Which Exams are we Referring to?

Accounting exams are taken by accounting professionals who wish to pursue a professional qualification. The professional associations mentioned above all offer qualifications that are designed to help candidates improve their career prospects. Many accounting professionals will begin their careers by working in industry for one of the big four. Often, these companies will sponsor staff members so that they can gain a professional qualification. Accounting firms and professional associations are intrinsically linked because they’re both trying to help candidates achieve the same thing.

What’s the Low-Down?

But why is the UK accounting watchdog so concerned with the integrity of these exams now?

Simply put, because of a series of allegations and scandals in the US, Canada and Australia. These scandals led to massive fines for EY, PwC and KPMG. The biggest of these fines (£100m) was dished out to EY by the US Securities and Exchange Commission (SEC). But what had they done? They simply failed to disclose cheating. This isn’t the first time that this has happened either. KPMG received a hefty fine for the same reason in 2019.

In a letter seen by the Financial Times to the FRC from Executive Director for Supervision, Sarah Rapson said:

“The FRC is deeply concerned about these events and the potential impact on UK audits if such an issue was identified in the UK.”

To be clear, no such cheating has been identified in the UK at present. However, what’s happening in the US, Canada and Australia is clearly a cautionary tale for Rapson and the FRC.

That this was happening in the biggest global accounting firms is unsettling because they are entrusted with the responsibility of progressing thousands of young accountants in their careers every year. In the scandal in Australia in 2021, nearly 1,200 candidates were found to be cheating in just one exam! Professional qualifications are supposed to be the marker of one’s, dare I say it, professionalism. And of course, capability.

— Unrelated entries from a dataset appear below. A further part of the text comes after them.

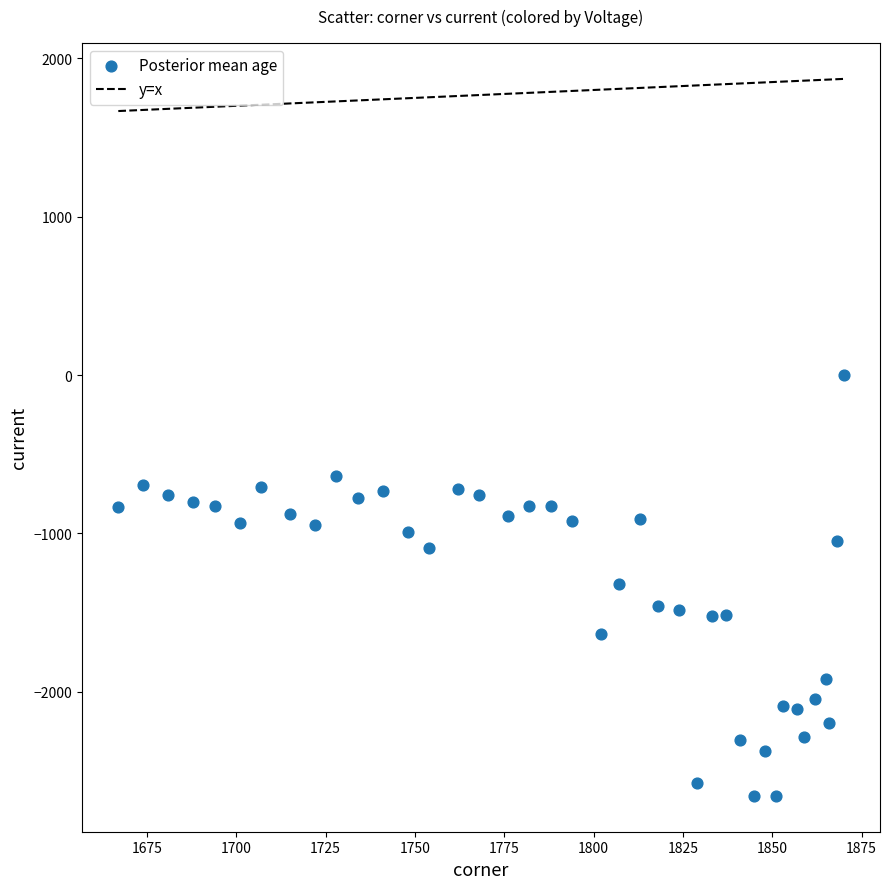

What is the range of X values (max minus min)?

203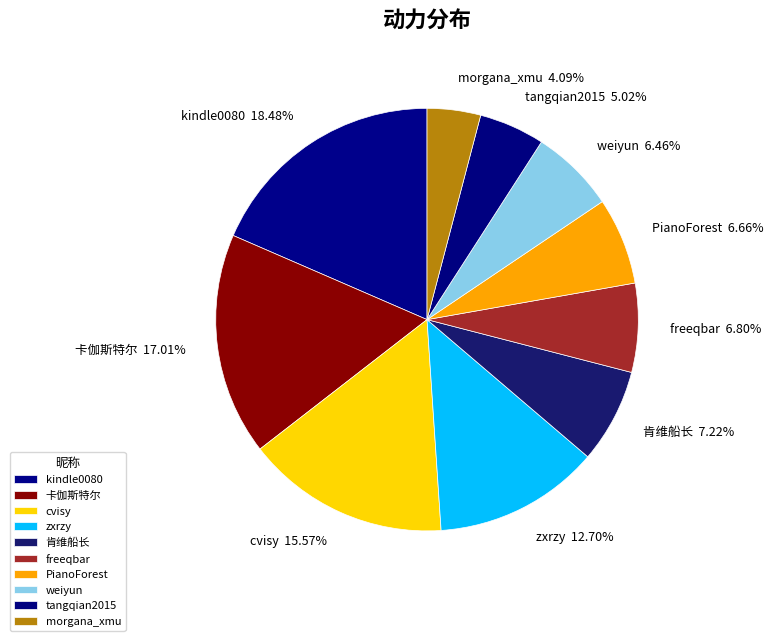

What percentage is the weiyun slice, to the nearest percent?

6%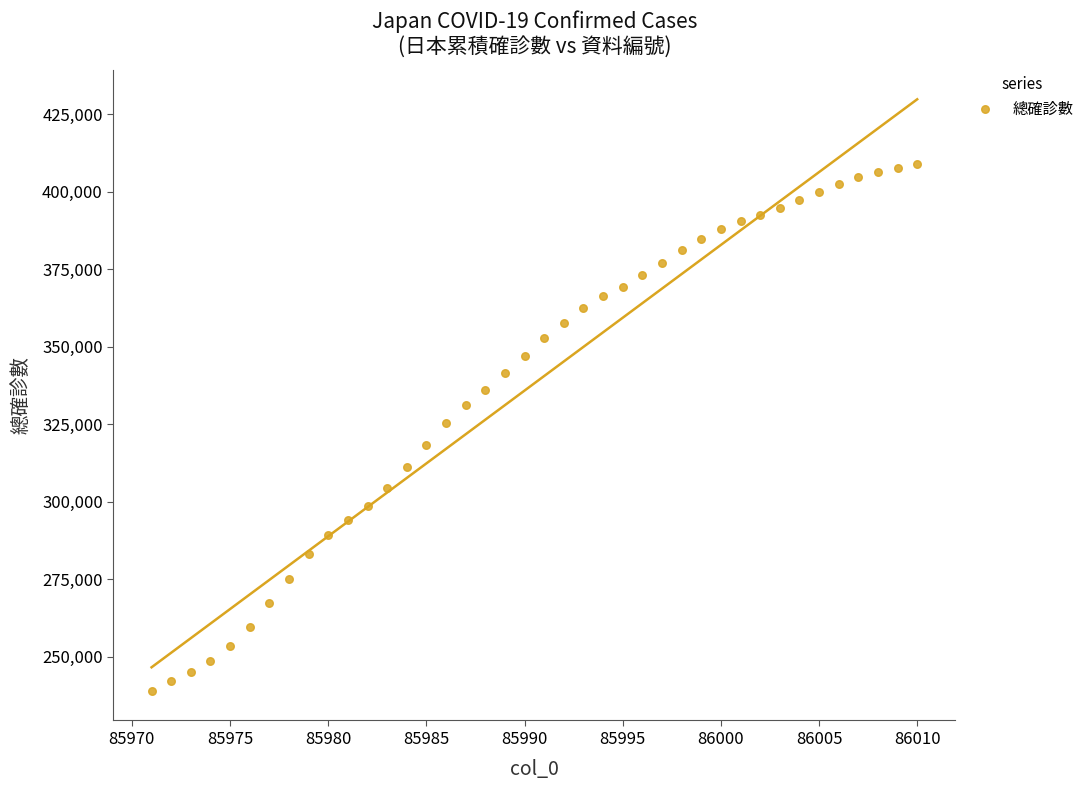

What is the range of X values (max minus min)?

39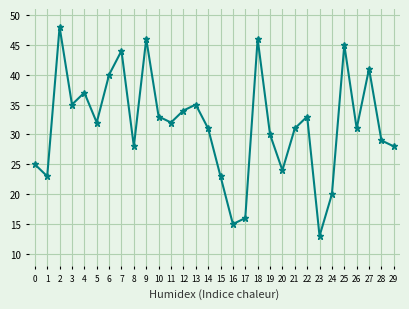

How many categories are shown in the chart?

30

What Does the Future Hold?

First of all, the discussions about cheating have been going on since 2021 in the UK, but the watchdog’s decision to make this public news in July is an attempt to speed things up. We are yet to hear from the firms and professional associations involved. They are most likely reviewing their cheating procedures and policies as we speak.

As always, when regulators step in, we hear complaints of red tape being administered. These cries are nothing new in 2022; in April it was announced that the FRC would be reclaiming powers to ban auditors after the corporate collapses of Carillon, British Home Stores and Patisserie Valerie. You” be aware that the Carillon audit has been huge news for years. To recap briefly: KPMG signed off on their accounts in 2017 and then Carillon went out of business just 5 months later. This led to KPMG being sued by a government agency for £250m for failing to detect the incorrect valuation of the business. More recently, KPMG are being sued for over £1.3bn! These new powers for the FRC are set to be rolled out in September.

After this scandal, as well as the questionable integrity of auditors in the English-speaking world, it is clear to see why the FRC is clamping down.

For clients of the big four, knowing that cheating is being stamped out will only serve to benefit them as they will feel more confident in the abilities of their auditors. For young accountants, this will strengthen the integrity of professional qualifications which wil.l bolster their career prospects further.

Level the Playing Field

Accounting exams are the ultimate leveller when it comes to career prospects. They are designed to exist in a meritocratic system where the people who work hard to pass them are duly rewarded. If the biggest accounting firms in the world are facilitating cheating, the playing field becomes uneven once more. Therefore, while some people prefer a laissez-faire approach from regulators, it is vitally important that the FRC make sure that they punish cheating so that no matter where you work when you complete your exams, you are held to the same standards and you are rewarded equally.